Records
--- --- ---

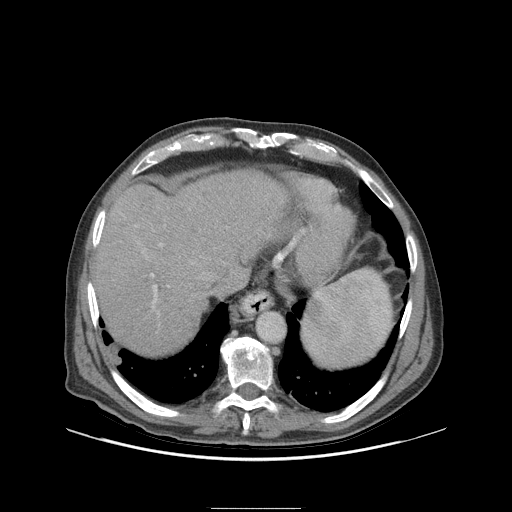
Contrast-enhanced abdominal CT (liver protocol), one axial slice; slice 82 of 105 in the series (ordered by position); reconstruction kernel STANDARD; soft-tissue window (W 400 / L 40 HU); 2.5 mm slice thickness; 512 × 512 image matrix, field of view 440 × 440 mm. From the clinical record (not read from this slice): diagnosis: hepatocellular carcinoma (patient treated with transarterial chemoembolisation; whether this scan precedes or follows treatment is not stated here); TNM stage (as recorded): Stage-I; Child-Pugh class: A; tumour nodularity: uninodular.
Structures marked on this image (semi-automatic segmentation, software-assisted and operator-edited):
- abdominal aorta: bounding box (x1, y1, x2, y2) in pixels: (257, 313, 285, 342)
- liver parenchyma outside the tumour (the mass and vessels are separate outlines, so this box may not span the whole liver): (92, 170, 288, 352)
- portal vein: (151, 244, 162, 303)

--- --- ---

About this task
Please transcribe the entries precisely and omit any images they hold.

Solution
Contrast-enhanced abdominal CT (liver protocol), one axial slice; slice 82 of 105 in the series (ordered by position); reconstruction kernel STANDARD; soft-tissue window (W 400 / L 40 HU); 2.5 mm slice thickness; 512 × 512 image matrix, field of view 440 × 440 mm. From the clinical record (not read from this slice): diagnosis: hepatocellular carcinoma (patient treated with transarterial chemoembolisation; whether this scan precedes or follows treatment is not stated here); TNM stage (as recorded): Stage-I; Child-Pugh class: A; tumour nodularity: uninodular.
Structures marked on this image (semi-automatic segmentation, software-assisted and operator-edited):
- abdominal aorta: bounding box (x1, y1, x2, y2) in pixels: (257, 313, 285, 342)
- liver parenchyma outside the tumour (the mass and vessels are separate outlines, so this box may not span the whole liver): (92, 170, 288, 352)
- portal vein: (151, 244, 162, 303)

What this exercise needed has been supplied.